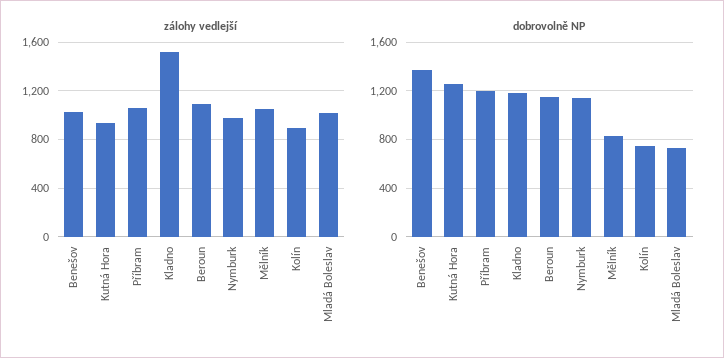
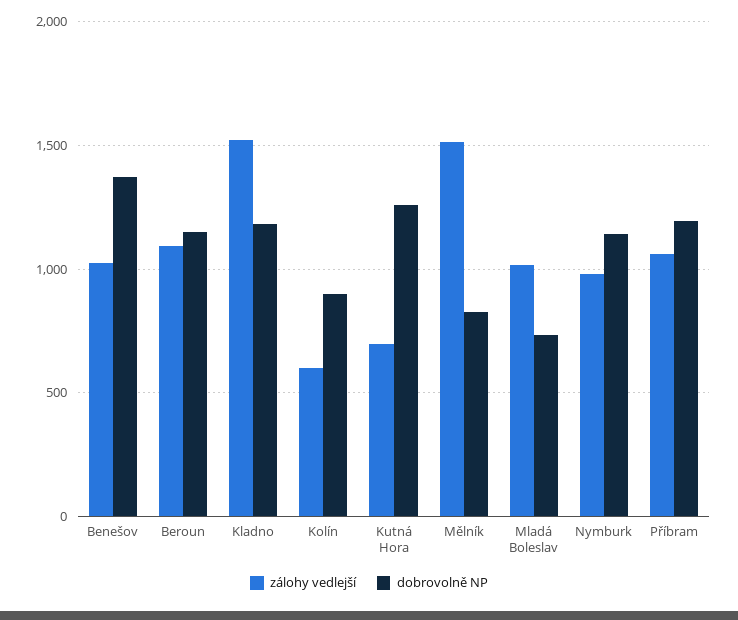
  {
    "zálohy vedlejší": {
      "Benešov": 1050,
-     "Kutná Hora": 950,
+     "Kutná Hora": 700,
      "Příbram": 1050,
      "Kladno": 1500,
      "Beroun": 1100,
      "Nymburk": 1000,
-     "Mělník": 1050,
+     "Mělník": 1500,
-     "Kolín": 900,
+     "Kolín": 600,
      "Mladá Boleslav": 1000
    },
    "dobrovolně NP": {
      "Benešov": 1350,
      "Kutná Hora": 1250,
      "Příbram": 1200,
      "Kladno": 1200,
      "Beroun": 1150,
      "Nymburk": 1150,
      "Mělník": 850,
-     "Kolín": 750,
+     "Kolín": 900,
      "Mladá Boleslav": 750
    }
  }

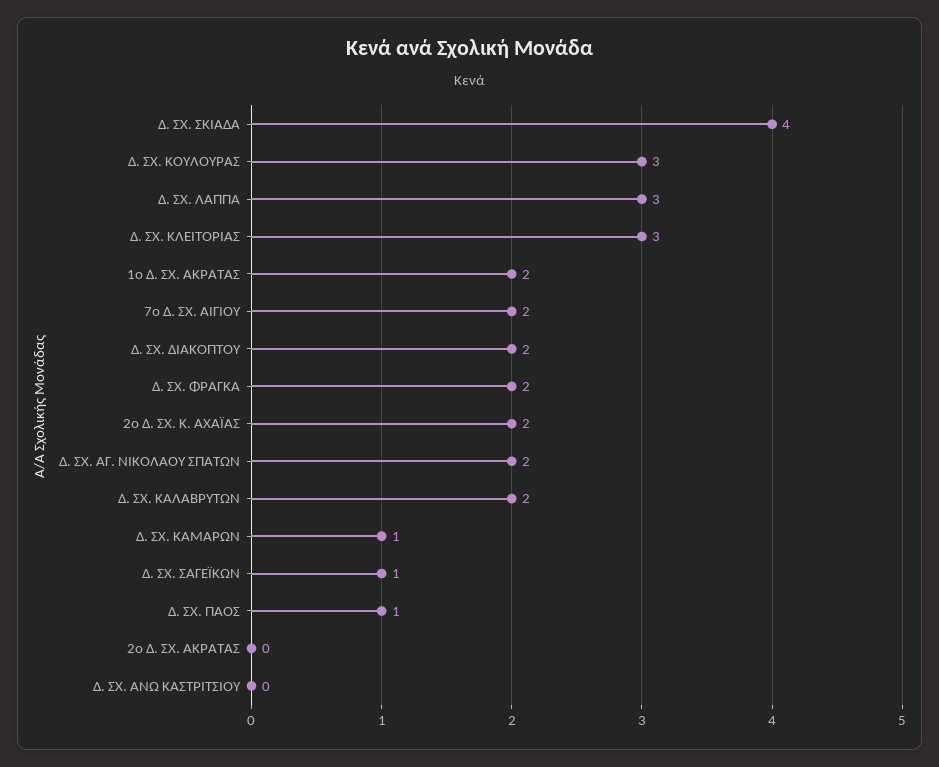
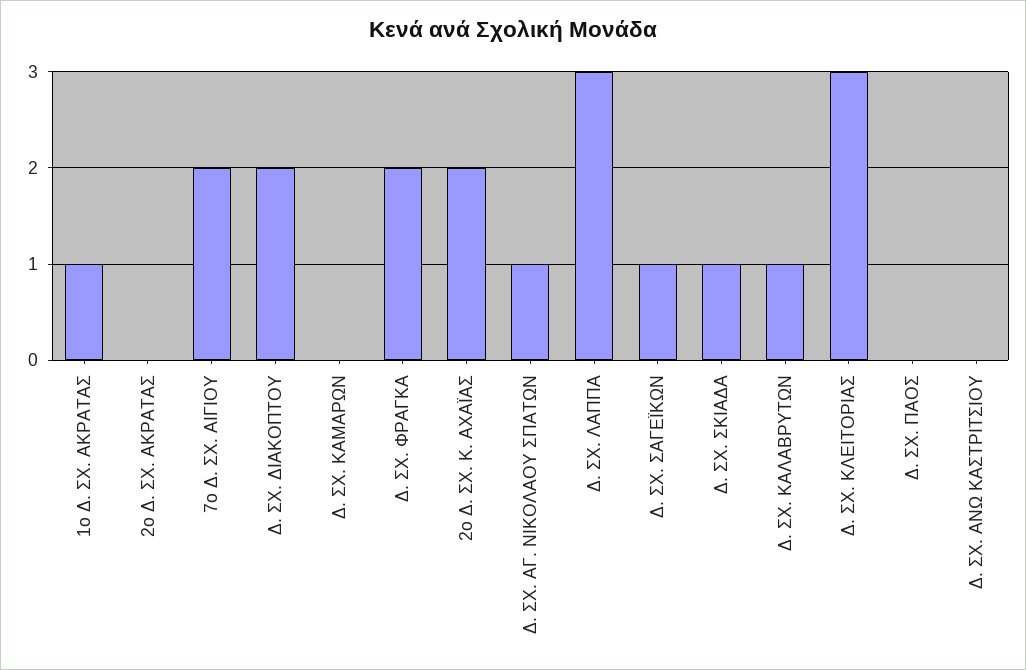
  {
-   "Δ. ΣΧ. ΣΚΙΑΔΑ": 4,
+   "Δ. ΣΧ. ΣΚΙΑΔΑ": 1,
-   "Δ. ΣΧ. ΚΟΥΛΟΥΡΑΣ": 3,
    "Δ. ΣΧ. ΛΑΠΠΑ": 3,
    "Δ. ΣΧ. ΚΛΕΙΤΟΡΙΑΣ": 3,
-   "1ο Δ. ΣΧ. ΑΚΡΑΤΑΣ": 2,
+   "1ο Δ. ΣΧ. ΑΚΡΑΤΑΣ": 1,
    "7ο Δ. ΣΧ. ΑΙΓΙΟΥ": 2,
    "Δ. ΣΧ. ΔΙΑΚΟΠΤΟΥ": 2,
    "Δ. ΣΧ. ΦΡΑΓΚΑ": 2,
    "2ο Δ. ΣΧ. Κ. ΑΧΑΪΑΣ": 2,
-   "Δ. ΣΧ. ΑΓ. ΝΙΚΟΛΑΟΥ ΣΠΑΤΩΝ": 2,
+   "Δ. ΣΧ. ΑΓ. ΝΙΚΟΛΑΟΥ ΣΠΑΤΩΝ": 1,
-   "Δ. ΣΧ. ΚΑΛΑΒΡΥΤΩΝ": 2,
+   "Δ. ΣΧ. ΚΑΛΑΒΡΥΤΩΝ": 1,
-   "Δ. ΣΧ. ΚΑΜΑΡΩΝ": 1,
+   "Δ. ΣΧ. ΚΑΜΑΡΩΝ": 0,
    "Δ. ΣΧ. ΣΑΓΕΪΚΩΝ": 1,
-   "Δ. ΣΧ. ΠΑΟΣ": 1,
+   "Δ. ΣΧ. ΠΑΟΣ": 0,
    "2ο Δ. ΣΧ. ΑΚΡΑΤΑΣ": 0,
    "Δ. ΣΧ. ΑΝΩ ΚΑΣΤΡΙΤΣΙΟΥ": 0
  }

====================

▶ WORK ORDER
All lines holding the word "Hora" must be found in the listing and copied.

▶ SOLUTION FOR THIS EXERCISE
-     "Kutná Hora": 950,
+     "Kutná Hora": 700,
      "Kutná Hora": 1250,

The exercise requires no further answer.